┌────────
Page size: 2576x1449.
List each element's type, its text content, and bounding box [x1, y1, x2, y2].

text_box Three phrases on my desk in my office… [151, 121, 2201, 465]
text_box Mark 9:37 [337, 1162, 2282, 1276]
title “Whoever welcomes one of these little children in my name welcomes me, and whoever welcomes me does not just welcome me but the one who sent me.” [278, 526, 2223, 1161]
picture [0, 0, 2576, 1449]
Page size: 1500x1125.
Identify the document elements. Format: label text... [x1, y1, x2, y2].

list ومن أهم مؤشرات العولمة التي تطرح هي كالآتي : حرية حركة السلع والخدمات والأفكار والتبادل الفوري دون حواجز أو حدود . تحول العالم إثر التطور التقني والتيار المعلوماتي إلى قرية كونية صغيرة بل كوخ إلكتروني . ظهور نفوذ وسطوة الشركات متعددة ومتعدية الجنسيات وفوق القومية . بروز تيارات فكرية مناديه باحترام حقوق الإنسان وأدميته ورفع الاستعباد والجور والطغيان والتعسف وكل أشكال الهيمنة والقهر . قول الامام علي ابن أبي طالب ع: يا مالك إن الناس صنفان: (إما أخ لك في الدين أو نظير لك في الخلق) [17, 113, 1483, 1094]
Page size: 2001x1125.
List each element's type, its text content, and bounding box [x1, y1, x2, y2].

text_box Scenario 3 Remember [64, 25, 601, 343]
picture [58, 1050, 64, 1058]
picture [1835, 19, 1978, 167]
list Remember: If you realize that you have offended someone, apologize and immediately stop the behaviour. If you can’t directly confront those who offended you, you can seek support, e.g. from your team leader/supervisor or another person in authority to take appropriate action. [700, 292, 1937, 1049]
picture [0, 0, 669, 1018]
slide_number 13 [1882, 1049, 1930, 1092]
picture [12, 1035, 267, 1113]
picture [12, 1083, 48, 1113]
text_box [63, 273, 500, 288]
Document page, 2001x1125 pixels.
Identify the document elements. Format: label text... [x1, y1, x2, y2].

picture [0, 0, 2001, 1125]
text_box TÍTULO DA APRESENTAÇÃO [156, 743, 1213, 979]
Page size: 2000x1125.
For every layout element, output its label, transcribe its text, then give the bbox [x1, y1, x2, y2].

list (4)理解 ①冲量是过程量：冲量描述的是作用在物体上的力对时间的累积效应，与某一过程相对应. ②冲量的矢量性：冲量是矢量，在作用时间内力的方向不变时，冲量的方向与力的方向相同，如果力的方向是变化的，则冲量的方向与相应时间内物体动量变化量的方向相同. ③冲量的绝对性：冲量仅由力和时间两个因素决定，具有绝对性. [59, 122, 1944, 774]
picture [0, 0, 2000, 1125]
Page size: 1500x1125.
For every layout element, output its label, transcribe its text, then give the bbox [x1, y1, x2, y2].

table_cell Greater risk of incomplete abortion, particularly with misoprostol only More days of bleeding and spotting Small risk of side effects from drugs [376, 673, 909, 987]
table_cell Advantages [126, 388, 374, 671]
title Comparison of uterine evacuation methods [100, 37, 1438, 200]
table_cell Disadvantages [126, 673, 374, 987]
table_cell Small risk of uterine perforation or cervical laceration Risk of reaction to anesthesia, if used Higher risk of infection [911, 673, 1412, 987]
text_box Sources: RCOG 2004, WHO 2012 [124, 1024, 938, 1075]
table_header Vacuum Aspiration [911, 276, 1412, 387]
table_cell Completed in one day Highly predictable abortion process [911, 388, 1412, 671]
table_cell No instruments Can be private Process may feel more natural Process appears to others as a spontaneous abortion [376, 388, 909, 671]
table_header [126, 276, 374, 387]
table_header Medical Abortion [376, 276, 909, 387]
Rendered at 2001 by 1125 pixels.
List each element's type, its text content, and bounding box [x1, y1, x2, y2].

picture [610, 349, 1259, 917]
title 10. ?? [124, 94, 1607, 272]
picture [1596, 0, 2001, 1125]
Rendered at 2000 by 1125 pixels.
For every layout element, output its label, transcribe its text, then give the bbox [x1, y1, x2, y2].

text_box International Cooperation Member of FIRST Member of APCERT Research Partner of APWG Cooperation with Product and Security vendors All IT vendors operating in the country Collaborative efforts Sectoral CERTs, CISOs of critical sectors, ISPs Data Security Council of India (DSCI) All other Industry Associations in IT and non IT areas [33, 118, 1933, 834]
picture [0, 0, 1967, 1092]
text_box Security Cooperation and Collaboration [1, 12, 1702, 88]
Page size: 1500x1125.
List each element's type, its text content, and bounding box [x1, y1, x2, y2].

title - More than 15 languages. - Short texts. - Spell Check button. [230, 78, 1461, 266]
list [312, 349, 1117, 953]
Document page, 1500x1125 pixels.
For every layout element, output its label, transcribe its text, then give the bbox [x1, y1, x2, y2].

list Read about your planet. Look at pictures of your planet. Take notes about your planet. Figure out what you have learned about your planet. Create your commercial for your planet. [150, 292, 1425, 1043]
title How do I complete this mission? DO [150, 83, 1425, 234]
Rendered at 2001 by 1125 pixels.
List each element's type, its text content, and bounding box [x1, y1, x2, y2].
└────────
▸ TASK DIRECTIONS
Every line in the listing above that mentions "pixels" should be returned.

▸ TASK SOLUTION
Document page, 2001x1125 pixels.
Rendered at 2001 by 1125 pixels.
Rendered at 2000 by 1125 pixels.
Document page, 1500x1125 pixels.
Rendered at 2001 by 1125 pixels.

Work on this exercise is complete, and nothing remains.